Schoolyard Habitats Provide Resiliency in Houston Independent School District

In late August 2017, Houston, Texas experienced one of its most extreme natural disasters on record: Hurricane Harvey. The hurricane brought record rainfall and flooding to Houston, resulting in devastating damage to the city’s communities and schools.

Four schools in Houston were shut down due to the flooding brought on by Hurricane Harvey, and will require reconstruction. One of these schools, Mitchell Elementary, was involved in National Wildlife Federation’s Monarch Heroes Program. Although they are unable to rebuild their gardens this year, they look forward to rejoining the program soon. Lead teacher Nahdra Curry said “We won’t be back at our old campus until 2020. Until then, we are getting a new school. I definitely would like to start a new garden when we get there.”

Garden in big metal tubs
Piney Point Elementary’s colorful Monarch Heroes school garden. Photo by NWF Staff.

For schools able to rebuild, Janice Brown, National Wildlife Federation’s Education Outreach Coordinator for Houston Independent School District, is working diligently on site to assist them through this hard time and keep the program going strong.

National Wildlife Federation’s Schoolyard Habitats Program has been helping the district’s schools develop wildlife habitats on school grounds since 2002. These habitats serve as outdoor classrooms that benefit local wildlife and provide valuable hands-on learning opportunities for students. Following this disaster, National Wildlife Federation is working harder than ever to help these schools in Houston create, maintain, and restore Schoolyard Habitats.

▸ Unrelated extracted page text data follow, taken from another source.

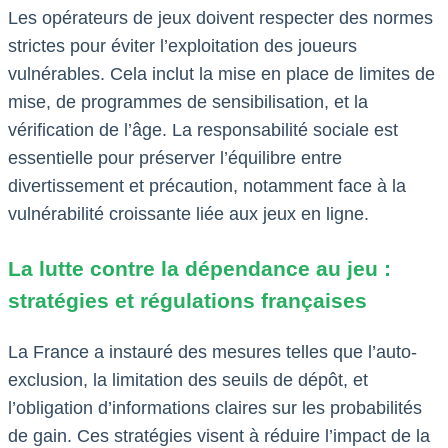
Les opérateurs de jeux doivent respecter des normes
strictes pour éviter l’exploitation des joueurs
vulnérables. Cela inclut la mise en place de limites de
mise, de programmes de sensibilisation, et la
vérification de l’âge. La responsabilité sociale est
essentielle pour préserver l’équilibre entre
divertissement et précaution, notamment face à la
vulnérabilité croissante liée aux jeux en ligne.
La lutte contre la dépendance au jeu :
stratégies et régulations françaises
La France a instauré des mesures telles que l’auto-
exclusion, la limitation des seuils de dépôt, et
l’obligation d’informations claires sur les probabilités
de gain. Ces stratégies visent à réduire l’impact de la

“It would have been easy to get discouraged about the monarch habitats in the wake of the hurricane, but despite the setbacks, most of our Houston Monarch Heroes schools have created new gardens either in the fall or are rebuilding and revitalizing their gardens this spring,” said Janice. She noted that the wild weather this year has presented many challenges, but the schools have shown remarkable resilience. The students and wildlife – especially the migratory monarch butterflies – will benefit from the positivity and perseverance symbolized by their work in the gardens.

monarch caterpillar munching on a leaf
Monarch caterpillar devouring milkweed from a Monarch Heroes garden. Photo by Hila Friman

Longfellow Elementary recently certified their garden as a Schoolyard Habitat through Monarch Heroes. Jennifer Howell, lead program teacher at Longfellow Elementary, shared how their gardens have served a role in recuperation for students and wildlife.

“The butterfly garden has been an immense help to our Longfellow family as we find our new normal. The metaphor of spring rebirth is not lost on us as we watch plants spring from seeds and roots. It encourages us to teach outside. The kids are practicing looking at details and finding beauty in the world around them. And they are enjoying the sense of ownership as they watch the fruits of their labor flourish.”

By creating Schoolyard Habitats through National Wildlife Federation’s Monarch Heroes Program, children, teachers, and community members are coming together to encourage conservation. These gardens promote biodiversity and native species, provide food, water, and shelter for wildlife, and support pollinators – like the monarch butterfly. They also act like natural sponges to absorb rainwater and may help mitigate future flooding. These on-the-ground efforts

kids watching bugs
Students observing the bugs in their school garden. Photo by Hila Friman.

provide students with a sense of history and place, as well as guide them in the importance of sustainable practices from an early age.

These Schoolyard Habitats also cultivate an appreciation for nature that will provide lifelong benefits for the environment, wildlife, and students’ future.